== Segment start ==
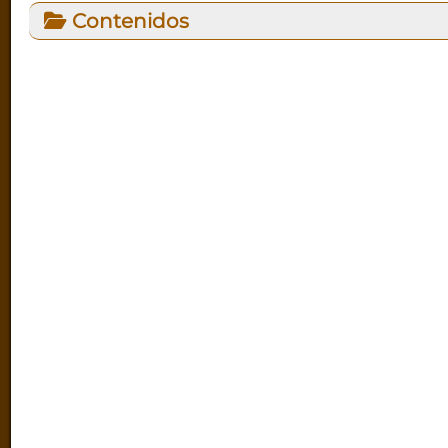
Contenidos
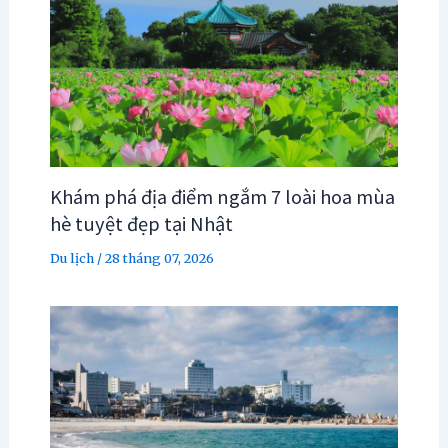
Khám phá địa điểm ngắm 7 loài hoa mùa
hè tuyệt đẹp tại Nhật
Du lịch
/
28 tháng 07, 2026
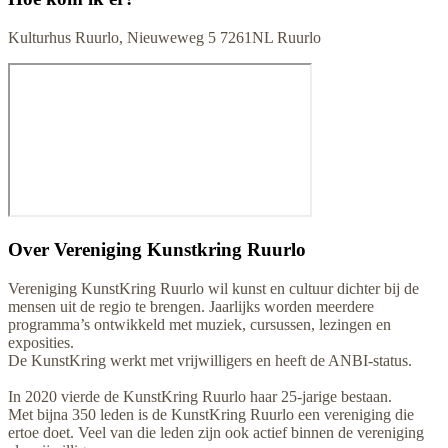
Kulturhus Ruurlo, Nieuweweg 5 7261NL Ruurlo
Over
Vereniging Kunstkring Ruurlo
Vereniging KunstKring Ruurlo wil kunst en cultuur dichter bij de
mensen uit de regio te brengen. Jaarlijks worden meerdere
programma’s ontwikkeld met muziek, cursussen, lezingen en
exposities.
De KunstKring werkt met vrijwilligers en heeft de ANBI-status.
In 2020 vierde de KunstKring Ruurlo haar 25-jarige bestaan.
Met bijna 350 leden is de KunstKring Ruurlo een vereniging die
ertoe doet. Veel van die leden zijn ook actief binnen de vereniging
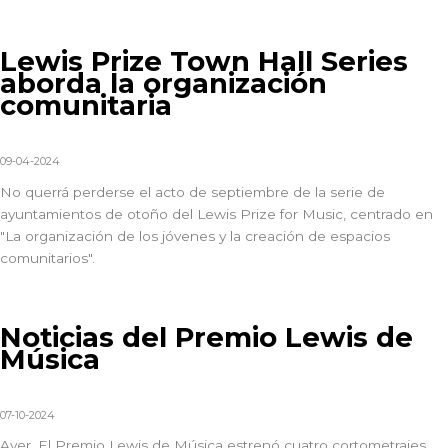
Lewis Prize Town Hall Series
aborda la organización
comunitaria
09-04-2024
No querrá perderse el acto de septiembre de la serie de
ayuntamientos de otoño del Lewis Prize for Music, centrado en
"La organización de los jóvenes y la creación de espacios
comunitarios".
Noticias del Premio Lewis de
Música
07-10-2024
Ayer,
El Premio Lewis de Música
estrenó cuatro cortometrajes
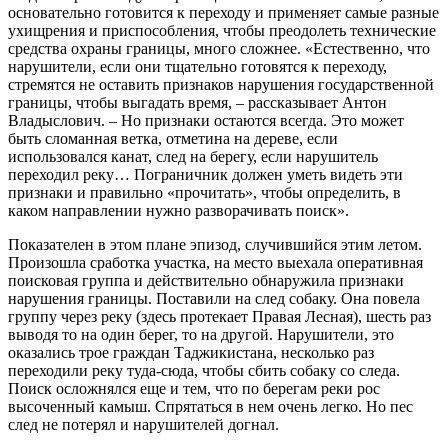
основательно готовится к переходу и применяет самые разные
ухищрения и приспособления, чтобы преодолеть технические
средства охраны границы, много сложнее. «Естественно, что
нарушители, если они тщательно готовятся к переходу,
стремятся не оставить признаков нарушения государственной
границы, чтобы выгадать время, – рассказывает Антон
Владыслович. – Но признаки остаются всегда. Это может
быть сломанная ветка, отметина на дереве, если
использовался канат, след на берегу, если нарушитель
переходил реку… Пограничник должен уметь видеть эти
признаки и правильно «прочитать», чтобы определить, в
каком направлении нужно разворачивать поиск».
Показателен в этом плане эпизод, случившийся этим летом.
Произошла сработка участка, на место выехала оперативная
поисковая группа и действительно обнаружила признаки
нарушения границы. Поставили на след собаку. Она повела
группу через реку (здесь протекает Правая Лесная), шесть раз
выводя то на один берег, то на другой. Нарушители, это
оказались трое граждан Таджикистана, несколько раз
переходили реку туда-сюда, чтобы сбить собаку со следа.
Поиск осложнялся еще и тем, что по берегам реки рос
высоченный камыш. Спрятаться в нем очень легко. Но пес
след не потерял и нарушителей догнал.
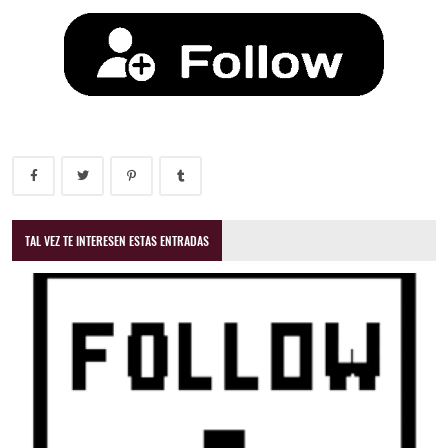
TAL VEZ TE INTERESEN ESTAS ENTRADAS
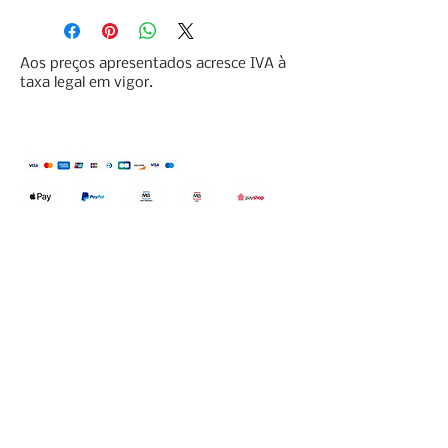
Aos preços apresentados acresce IVA à
taxa legal em vigor.
Qualidefender, lda
Nif:
515591432
Rua Hernani Cidade, nº7, Cave
esquerda, Fração D.
2820-653
Vale
Fetal. Charneca da Caparica.
encomendas@qualidefender.com
+351 211 164 260
(Custo de Ligação
Nacional )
== Segment end ==
WHAT YOU HAVE TO DO: The line with "Aos preços apresentados acresce IVA à" marks the end: restate word for word every line from the top of the data through that one, omitting pictures.

TASK RESULT:
Contenidos
Khám phá địa điểm ngắm 7 loài hoa mùa
hè tuyệt đẹp tại Nhật
Du lịch
/
28 tháng 07, 2026
Kulturhus Ruurlo, Nieuweweg 5 7261NL Ruurlo
Over
Vereniging Kunstkring Ruurlo
Vereniging KunstKring Ruurlo wil kunst en cultuur dichter bij de
mensen uit de regio te brengen. Jaarlijks worden meerdere
programma’s ontwikkeld met muziek, cursussen, lezingen en
exposities.
De KunstKring werkt met vrijwilligers en heeft de ANBI-status.
In 2020 vierde de KunstKring Ruurlo haar 25-jarige bestaan.
Met bijna 350 leden is de KunstKring Ruurlo een vereniging die
ertoe doet. Veel van die leden zijn ook actief binnen de vereniging
Lewis Prize Town Hall Series
aborda la organización
comunitaria
09-04-2024
No querrá perderse el acto de septiembre de la serie de
ayuntamientos de otoño del Lewis Prize for Music, centrado en
"La organización de los jóvenes y la creación de espacios
comunitarios".
Noticias del Premio Lewis de
Música
07-10-2024
Ayer,
El Premio Lewis de Música
estrenó cuatro cortometrajes
основательно готовится к переходу и применяет самые разные
ухищрения и приспособления, чтобы преодолеть технические
средства охраны границы, много сложнее. «Естественно, что
нарушители, если они тщательно готовятся к переходу,
стремятся не оставить признаков нарушения государственной
границы, чтобы выгадать время, – рассказывает Антон
Владыслович. – Но признаки остаются всегда. Это может
быть сломанная ветка, отметина на дереве, если
использовался канат, след на берегу, если нарушитель
переходил реку… Пограничник должен уметь видеть эти
признаки и правильно «прочитать», чтобы определить, в
каком направлении нужно разворачивать поиск».
Показателен в этом плане эпизод, случившийся этим летом.
Произошла сработка участка, на место выехала оперативная
поисковая группа и действительно обнаружила признаки
нарушения границы. Поставили на след собаку. Она повела
группу через реку (здесь протекает Правая Лесная), шесть раз
выводя то на один берег, то на другой. Нарушители, это
оказались трое граждан Таджикистана, несколько раз
переходили реку туда-сюда, чтобы сбить собаку со следа.
Поиск осложнялся еще и тем, что по берегам реки рос
высоченный камыш. Спрятаться в нем очень легко. Но пес
след не потерял и нарушителей догнал.
TAL VEZ TE INTERESEN ESTAS ENTRADAS
Aos preços apresentados acresce IVA à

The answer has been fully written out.